October 2000
ATLANTA - A recent study found a possible increased risk of culture-confirmed invasive group A streptococcus (GAS) disease in household contacts of index case patients.
"We were also able to document
the risk of probable severe GAS disease requiring hospital care. The risk of
subsequent disease was among the immediate family members, and the interval
between index case date of culture and household contact date of onset was zero
to 26 days, with a mean of 12 days," said Katherine A. Robinson, MPH, at the
International Conference on Emerging Infectious Diseases 2000.
"GAS is commonly found in the throat and on the skin. It usually causes mild illnesses like strep throat and impetigo. However, when GAS becomes invasive, it can cause severe illness, including streptococcal toxic shock syndrome and necrotizing fasciitis. The overall incidence of invasive GAS disease is 3.8 cases per 100,000 population, yielding more than 10,000 estimated cases and 1,300 estimated deaths in the United States each year," explained Robinson, who is an epidemiologist in the Respiratory Diseases Branch at the Centers for Disease Control and Prevention (CDC).
In 1995, a working group on the prevention of invasive GAS infection was convened by the CDC. This working group reviewed the criteria for recommending prophylaxis, which included severity of disease, virulence of the strain, increased risk among postcontacts and effective prophylaxis. The working group identified the need for additional data.
"The objective of this study was to determine the subsequent attack rate for both confirmed invasive GAS disease and probable severe GAS disease among household contacts of invasive GAS cases. Index case patients were identified via the Active Bacterial Core Surveillance (ABCs) system/Emerging Infections Program Network between Jan. 1, 1997, and April 30, 1999. Cases were defined as surveillance area residents with a positive isolation of GAS from a normally sterile site or from a wound when accompanied by necrotizing fasciitis," explained Robinson, the ABCs coordinator.
The study population was 12.1 million and included the states of Connecticut and Minnesota and selected counties in California and Oregon. All case patients were telephoned to determine eligibility and to conduct an interview. Eligibility was restricted to household and case patients with community-acquired GAS, and therefore, all household and case patients who lived in institutions or had acquired GAS nosocomially were excluded. Case patients who were homeless, lived alone or did not have a telephone were also excluded.
"We interviewed the case patient or appropriate surrogate for each eligible household to determine any underlying medical conditions of all household contacts and to identify any visits to a physician in the 30 days following the index case date of culture. We extracted medical charts for all contacts who visited physicians to determine type of visit, compliance, test results, antibiotic use and diagnosis. We defined a household contact as one who regularly spent 50% of their nights in a household with the case patient or one who spent 24 or more hours in a household with the case patient in the week prior to the case date of culture," she said.
During the study period, 1,064 invasive GAS cases were reported to the ABCs system. All of these case households were screened to determine eligibility, and, ultimately, 695 were eligible for enrollment in the study. Of the 695 eligible households, 525 (76%) were reachable and agreed to participate.
There were 1,514 household contacts identified and investigated. Fifty-four percent were female, and the age distribution was 0 to 93 years, with a mean of 29 years. Almost 39% were children younger than 18. Approximately 9% of the household contacts reported having at least one underlying medical condition, and 12% reported antibiotic use in the 30-day reference period.
During the reference period, 8.4% (n=127) visited a physician. Of these, 51% had an infectious disease diagnosis. Fifty-six were diagnosed with streptococcal pharyngitis via a positive rapid strep test.

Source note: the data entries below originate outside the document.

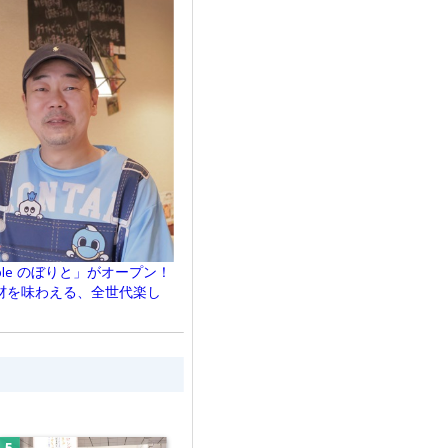
ble のぼりと」がオープン！
材を味わえる、全世代楽し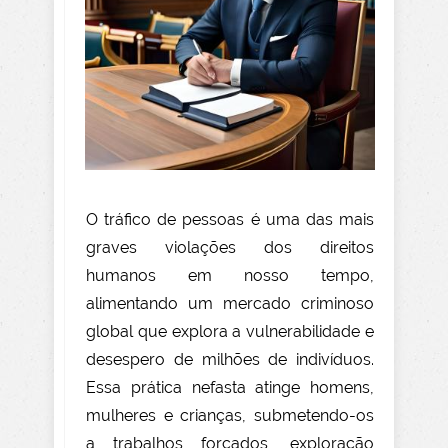
O tráfico de pessoas é uma das mais
graves violações dos direitos
humanos em nosso tempo,
alimentando um mercado criminoso
global que explora a vulnerabilidade e
desespero de milhões de indivíduos.
Essa prática nefasta atinge homens,
mulheres e crianças, submetendo-os
a trabalhos forçados, exploração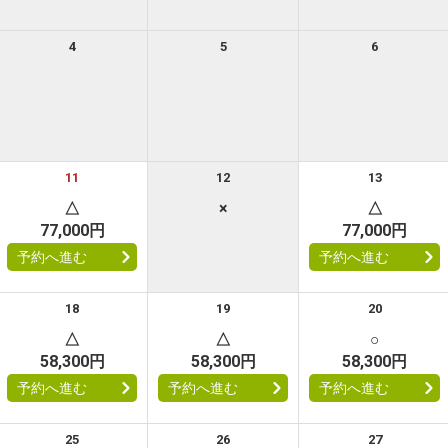
4
5
6
11
12
13
△
×
△
77,000円
77,000円
予約へ進む
予約へ進む
18
19
20
△
△
○
58,300円
58,300円
58,300円
予約へ進む
予約へ進む
予約へ進む
25
26
27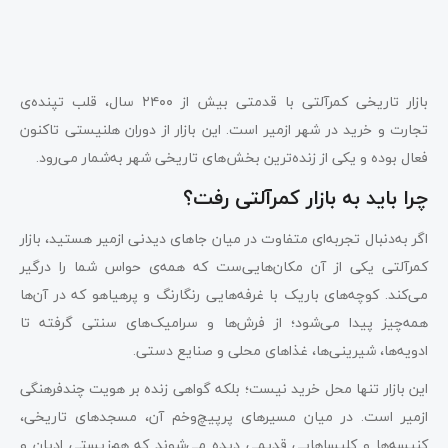
بازار تاریخی کمرآلتی با قدمتی بیش از ۲۴۰۰ سال، قلب تپنده‌ی
تجارت و خرید در شهر ازمیر است. این بازار از دوران هلنیستی تاکنون
فعال بوده و یکی از زنده‌ترین بخش‌های تاریخی شهر به‌شمار می‌رود.
چرا باید به بازار کمرآلتی رفت؟
اگر به‌دنبال تجربه‌ای متفاوت در میان جاهای دیدنی ازمیر هستید، بازار
کمرآلتی یکی از آن مکان‌هایی‌ست که همه‌ی حواس شما را درگیر
می‌کند. کوچه‌های باریک با غرفه‌هایی رنگارنگ و پرهیاهو که در آن‌ها
همه‌چیز پیدا می‌شود؛ از فرش‌ها و سرامیک‌های سنتی گرفته تا
ادویه‌ها، شیرینی‌ها، غذاهای محلی و صنایع دستی.
این بازار تنها محل خرید نیست؛ بلکه گواهی زنده بر هویت چندفرهنگی
ازمیر است. در میان مسیرهای پرپیچ‌وخم آن، مسجدهای تاریخی،
کنیسه‌ها و کلیساهایی قدیمی دیده می‌شوند که هم‌زیستی ادیان و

"There were eight cutaneous infections and one X-ray-documented pneumonia with no positive culture. Twenty-four contacts required hospital care in the 30-day period, with 13 hospital admissions and 11 visits to the emergency department (ED). During the study period, we identified one subsequent case of culture-confirmed invasive GAS disease resulting in necrotizing fasciitis," Robinson said.

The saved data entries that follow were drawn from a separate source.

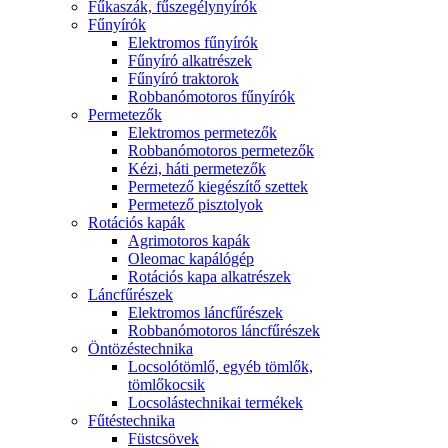
Fűkaszák, fűszegélynyírók
Fűnyírók
Elektromos fűnyírók
Fűnyíró alkatrészek
Fűnyíró traktorok
Robbanómotoros fűnyírók
Permetezők
Elektromos permetezők
Robbanómotoros permetezők
Kézi, háti permetezők
Permetező kiegészítő szettek
Permetező pisztolyok
Rotációs kapák
Agrimotoros kapák
Oleomac kapálógép
Rotációs kapa alkatrészek
Láncfűrészek
Elektromos láncfűrészek
Robbanómotoros láncfűrészek
Öntözéstechnika
Locsolótömlő, egyéb tömlők,
tömlőkocsik
Locsolástechnikai termékek
Fűtéstechnika
Füstcsövek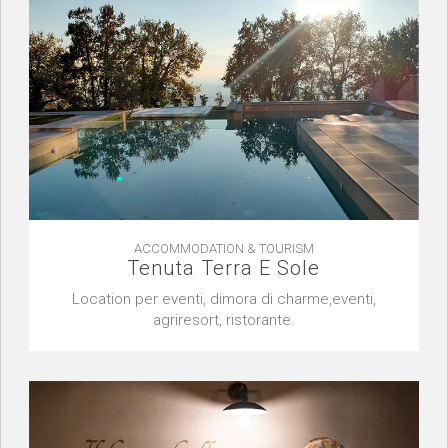
ACCOMMODATION & TOURISM
Tenuta Terra E Sole
Location per eventi, dimora di charme,eventi,
agriresort, ristorante.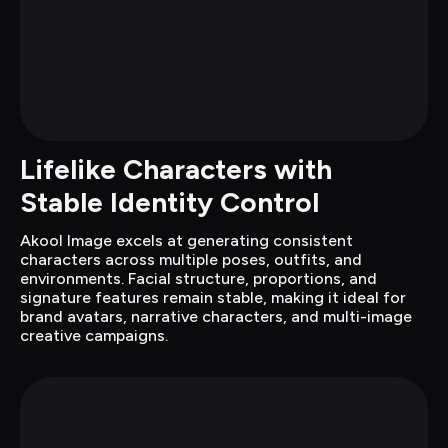
Lifelike Characters with 
Stable Identity Control
Akool Image excels at generating consistent 
characters across multiple poses, outfits, and 
environments. Facial structure, proportions, and 
signature features remain stable, making it ideal for 
brand avatars, narrative characters, and multi-image 
creative campaigns.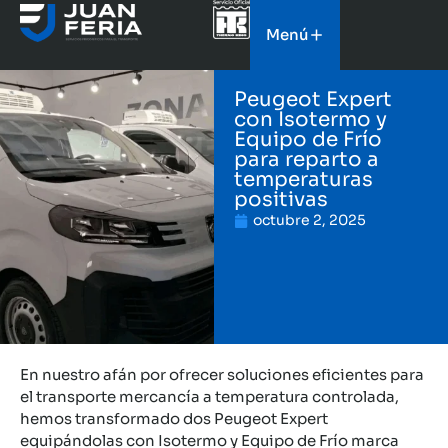
Menú
Peugeot Expert
con Isotermo y
Equipo de Frío
para reparto a
temperaturas
positivas
octubre 2, 2025
En nuestro afán por ofrecer soluciones eficientes para
el transporte mercancía a temperatura controlada,
hemos transformado dos Peugeot Expert
equipándolas con Isotermo y Equipo de Frío marca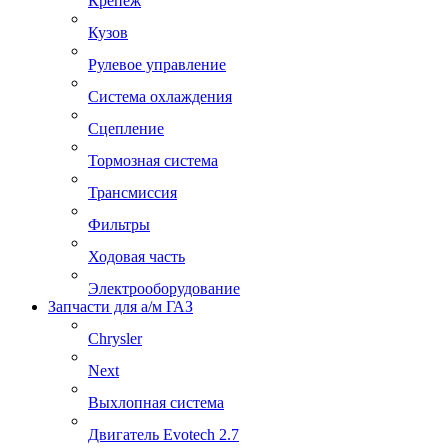
Крепеж
Кузов
Рулевое управление
Система охлаждения
Сцепление
Тормозная система
Трансмиссия
Фильтры
Ходовая часть
Электрооборудование
Запчасти для а/м ГАЗ
Chrysler
Next
Выхлопная система
Двигатель Evotech 2.7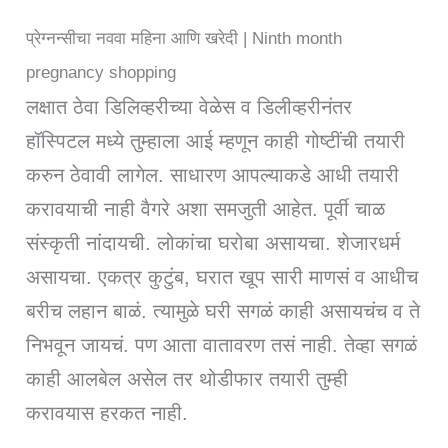
प्रेग्नन्सीचा नववा महिना आणि खरेदी | Ninth month
pregnancy shopping
लक्षात ठेवा डिलिव्हरीच्या वेळेस व डिलीव्हरीनंतर
हॉस्पिटल मध्ये तुम्हाला आई म्हणून काही गोष्टींची तयारी
करुन ठेवावी लागेल. साधारण आपल्याकडे आधी तयारी
करावयाची नाही वैगरे अशा समजुती आहेत. पूर्वी चाळ
संस्कृती नांदायची. लोकांचा घरोबा असायचा. शेजारधर्म
असायचा. एकत्र कुटुंब, घरात खूप सारी माणसं व आधीच
बरीच लहान बाळं. त्यामुळे घरी सगळं काही असायचंच व ते
निभवून जायचं. पण आता वातावरण तसं नाही. तेव्हा सगळं
काही आलबेल असेल तर थोडीफार तयारी तुम्ही
करावयास हरकत नाही.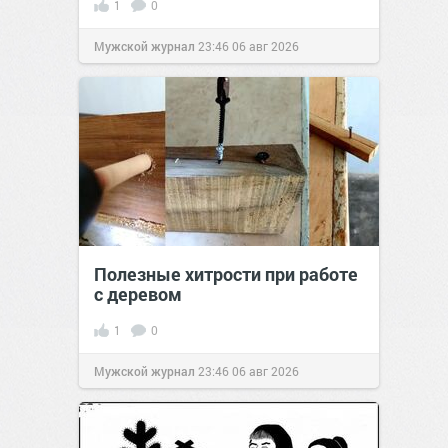
1
0
Мужской журнал
23:46
06 авг 2026
Полезные хитрости при работе
с деревом
1
0
Мужской журнал
23:46
06 авг 2026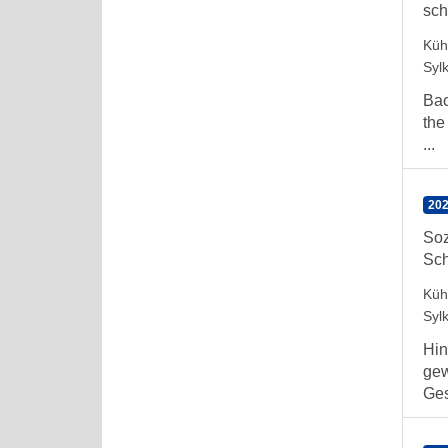
sch
Küh
Syl
Bac
the
...
202
Soz
Sch
Küh
Syl
Hin
gew
Ges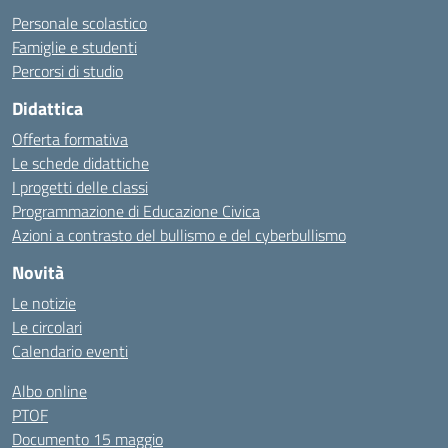
Personale scolastico
Famiglie e studenti
Percorsi di studio
Didattica
Offerta formativa
Le schede didattiche
I progetti delle classi
Programmazione di Educazione Civica
Azioni a contrasto del bullismo e del cyberbullismo
Novità
Le notizie
Le circolari
Calendario eventi
Albo online
PTOF
Documento 15 maggio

"In addition, we identified five probable cases with GAS-compatible illness in household contacts including one case of necrotizing fasciitis and four cases with other cutaneous infections. All six of these cases survived, with four admissions to the hospital and two ED visits."

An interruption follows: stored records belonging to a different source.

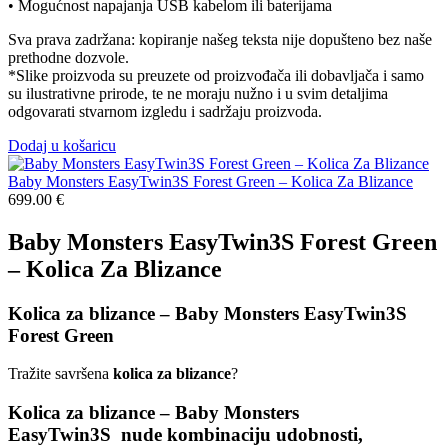
• Mogućnost napajanja USB kabelom ili baterijama
Sva prava zadržana: kopiranje našeg teksta nije dopušteno bez naše
prethodne dozvole.
*Slike proizvoda su preuzete od proizvođača ili dobavljača i samo
su ilustrativne prirode, te ne moraju nužno i u svim detaljima
odgovarati stvarnom izgledu i sadržaju proizvoda.
Dodaj u košaricu
Baby Monsters EasyTwin3S Forest Green – Kolica Za Blizance
699.00
€
Baby Monsters EasyTwin3S Forest Green
– Kolica Za Blizance
Kolica za blizance – Baby Monsters EasyTwin3S
Forest Green
Tražite savršena
kolica za blizance
?
Kolica za blizance – Baby Monsters
EasyTwin3S
nude
kombinaciju udobnosti,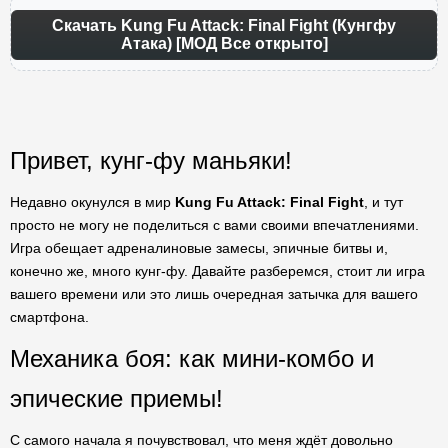
Скачать Kung Fu Attack: Final Fight (Кунгфу
Атака) [МОД Все открыто]
Привет, кунг-фу маньяки!
Недавно окунулся в мир
Kung Fu Attack: Final Fight
, и тут
просто не могу не поделиться с вами своими впечатлениями.
Игра обещает адреналиновые замесы, эпичные битвы и,
конечно же, много кунг-фу. Давайте разберемся, стоит ли игра
вашего времени или это лишь очередная затычка для вашего
смартфона.
Механика боя: как мини-комбо и
эпические приемы!
С самого начала я почувствовал, что меня ждёт довольно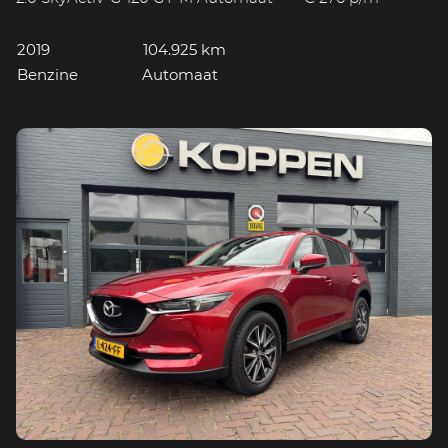
2019
104.925 km
Benzine
Automaat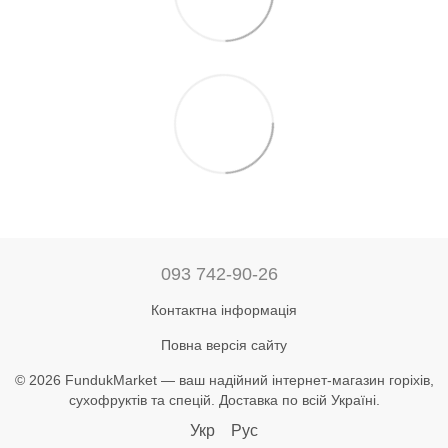
093 742-90-26
Контактна інформація
Повна версія сайту
© 2026 FundukMarket — ваш надійний інтернет-магазин горіхів,
сухофруктів та спецій. Доставка по всій Україні.
Укр
Рус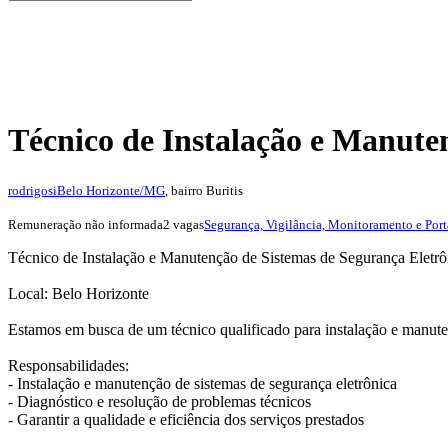
Técnico de Instalação e Manute
rodrigosi
Belo Horizonte/MG
, bairro Buritis
Remuneração não informada
2 vagas
Segurança, Vigilância, Monitoramento e Port
Técnico de Instalação e Manutenção de Sistemas de Segurança Eletrô
Local: Belo Horizonte
Estamos em busca de um técnico qualificado para instalação e manuten
Responsabilidades:
- Instalação e manutenção de sistemas de segurança eletrônica
- Diagnóstico e resolução de problemas técnicos
- Garantir a qualidade e eficiência dos serviços prestados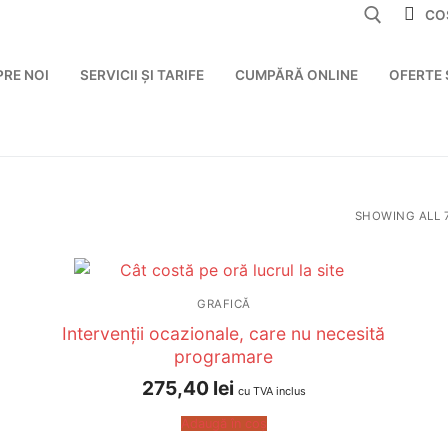
CO
PRE NOI
SERVICII ȘI TARIFE
CUMPĂRĂ ONLINE
OFERTE 
SHOWING ALL 
GRAFICĂ
Intervenții ocazionale, care nu necesită
programare
275,40
lei
cu TVA inclus
Adaugă în coș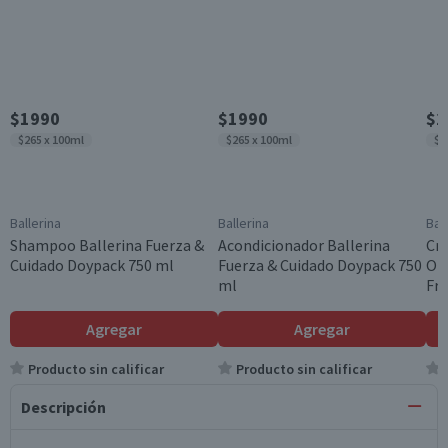
$1990
$1990
$2
$265 x 100ml
$265 x 100ml
$1
Ballerina
Ballerina
Bal
Shampoo Ballerina Fuerza &
Acondicionador Ballerina
Cre
Cuidado Doypack 750 ml
Fuerza & Cuidado Doypack 750
Ond
ml
Fra
Agregar
Agregar
Producto sin calificar
Producto sin calificar
Descripción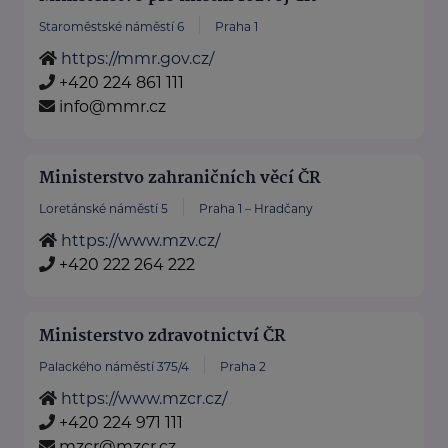
Staroměstské náměstí 6
Praha 1
https://mmr.gov.cz/
+420 224 861 111
info@mmr.cz
Ministerstvo zahraničních věcí ČR
Loretánské náměstí 5
Praha 1 – Hradčany
https://www.mzv.cz/
+420 222 264 222
Ministerstvo zdravotnictví ČR
Palackého náměstí 375/4
Praha 2
https://www.mzcr.cz/
+420 224 971 111
mzcr@mzcr.cz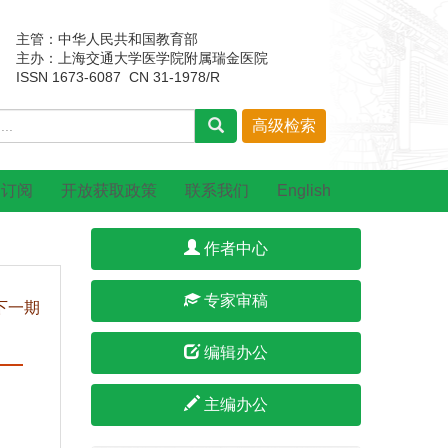
主管：中华人民共和国教育部
主办：上海交通大学医学院附属瑞金医院
ISSN 1673-6087 CN 31-1978/R
刊订阅
开放获取政策
联系我们
English
作者中心
专家审稿
下一期
编辑办公
主编办公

The six GAS case pairs were not evenly distributed in the four surveillance areas. Four of the six case pairs were identified in California, infecting one of every 22 index case households. "This type of geographic information can be a useful indicator for state public health departments in assessing feasibility of prophylaxis," she said.
For more information:
- Robinson KA, Rothrock G, Phan QN, et al. Transmission of invasive group A streptococci within households. Presented at the International Conference on Emerging Infectious Diseases 2000. July 16-19, 2000. Atlanta.